La resistencia normocéntrica
A los españoles tampoco les cayó bien la propuesta revoltosa. Aunque hoy hay más hablantes en Latinoamérica y es donde ha alcanzado su mayor esplendor, los hispánicos siguen celosos de un patrimonio que ya es compartido. El periódico español “El Mundo”, de manera irrespetuosa, respondió entonces en una nota editorial: “el hecho de ser un gran novelista no significa que sean grandes sus ideas. A veces las tiene disparatadas” y tildó la propuesta como “una bobada”.

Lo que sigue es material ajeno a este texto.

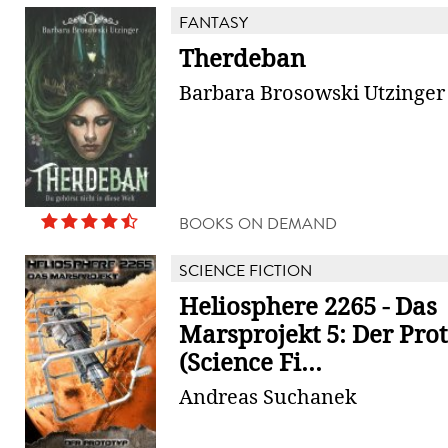
FANTASY
Therdeban
Barbara Brosowski Utzinger
BOOKS ON DEMAND
SCIENCE FICTION
Heliosphere 2265 - Das
Marsprojekt 5: Der Pro
(Science Fi...
Andreas Suchanek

Gramáticos como Rafael Lapesa, Antonio Buero Vallejo y Francisco Rodríguez Adrados, valoraron como carente de sentido la propuesta, lo que demuestra que el peso de la historia, la tradición y el principio conservador, han jugado a favor de la “H”. Su argumento es que, si la eliminamos, habrá confusión entre “hay” y “ay” o entre “asta” y “hasta”, para dar solo dos ejemplos.
La norma que libera
García Márquez, expresó esa vez, que su propuesta eran “como botellas arrojadas a la mar con la esperanza de que le lleguen al dios de las palabras”. Ese dios como que lo ha escuchado, porque, años después, aunque no ha desterrado el uso de las haches, la Real Academia de la Lengua Española, hoy acepta la escritura de muchas palabras con o sin “H” y otras sugerencias de Gabo.

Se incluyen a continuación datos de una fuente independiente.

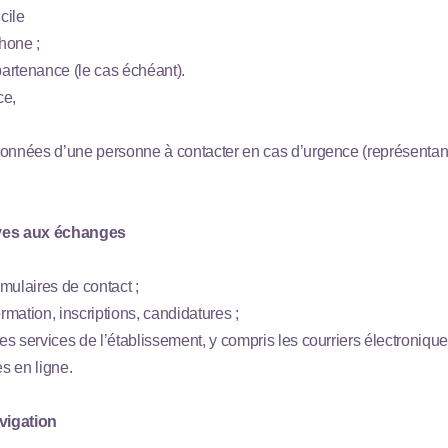
cile
hone ;
artenance (le cas échéant).
ce,
onnées d’une personne à contacter en cas d’urgence (représentant
ves aux échanges
mulaires de contact ;
mation, inscriptions, candidatures ;
s services de l’établissement, y compris les courriers électroniqu
es en ligne.
vigation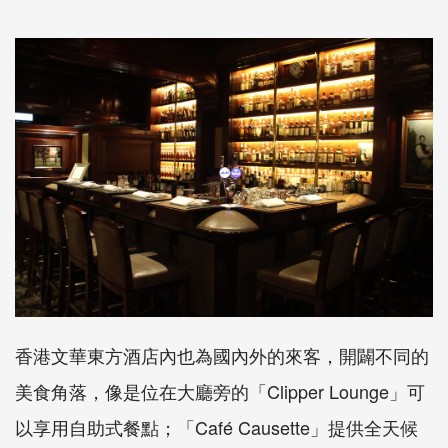
香港文華東方酒店內也為國內外的來客，開闢不同的
美食角落，像是位在大廳旁的「Clipper Lounge」可
以享用自助式餐點；「Café Causette」提供全天候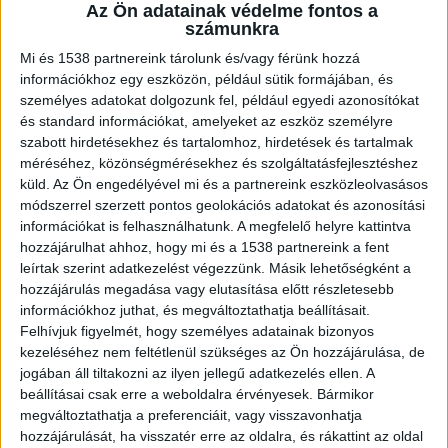
Az Ön adatainak védelme fontos a
számunkra
A
Plan-Épszer Kft. generáltervezés
területén is
Mi és 1538 partnereink tárolunk és/vagy férünk hozzá
nagy szakértelemmel rendelkezik. De mit is jelent
információkhoz egy eszközön, például sütik formájában, és
pontosan ez a munkaterület, és milyen
személyes adatokat dolgozunk fel, például egyedi azonosítókat
és standard információkat, amelyeket az eszköz személyre
feladatokat lát el az ezt végző szakember? Ebben
szabott hirdetésekhez és tartalomhoz, hirdetések és tartalmak
a cikkben részletesen bemutatjuk.
méréséhez, közönségmérésekhez és szolgáltatásfejlesztéshez
küld.
Az Ön engedélyével mi és a partnereink eszközleolvasásos
módszerrel szerzett pontos geolokációs adatokat és azonosítási
Mi is a generáltervezés lényege?
információkat is felhasználhatunk. A megfelelő helyre kattintva
hozzájárulhat ahhoz, hogy mi és a 1538 partnereink a fent
leírtak szerint adatkezelést végezzünk. Másik lehetőségként a
Egy mondatban megfogalmazva: az építkezési
hozzájárulás megadása vagy elutasítása előtt részletesebb
projekt teljes tervezési folyamata egy kézben
információkhoz juthat, és megváltoztathatja beállításait.
Felhívjuk figyelmét, hogy személyes adatainak bizonyos
összpontosul. Ez azt jelenti, hogy az építész a
kezeléséhez nem feltétlenül szükséges az Ön hozzájárulása, de
saját tervei elkészítéséért is felel, és a különféle
jogában áll tiltakozni az ilyen jellegű adatkezelés ellen. A
szakterületeken dolgozó szakemberek munkáját
beállításai csak erre a weboldalra érvényesek. Bármikor
megváltoztathatja a preferenciáit, vagy visszavonhatja
is koordinálja. Legyen szó épületgépészetről,
hozzájárulását, ha visszatér erre az oldalra, és rákattint az oldal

Por eso, hoy es aceptado gramaticalmente, que se escriba buhardilla o boardilla, alacena o alhacena, alelí o alhelí, auyama o ahuyama, baraúnda o barahúnda, bataola o batahola, desarrapado o desharrapado, sabiondo o sabihondo. Por simple economía lingüística, quienes escriban van a preferir las formas sin “H” y eso generará, con el tiempo, que “La muda”, vaya teniendo un entierro que pudo haber sido de primera con un sepulturero de la talla de García Márquez, el que mejor usó esta lengua después de Cervantes.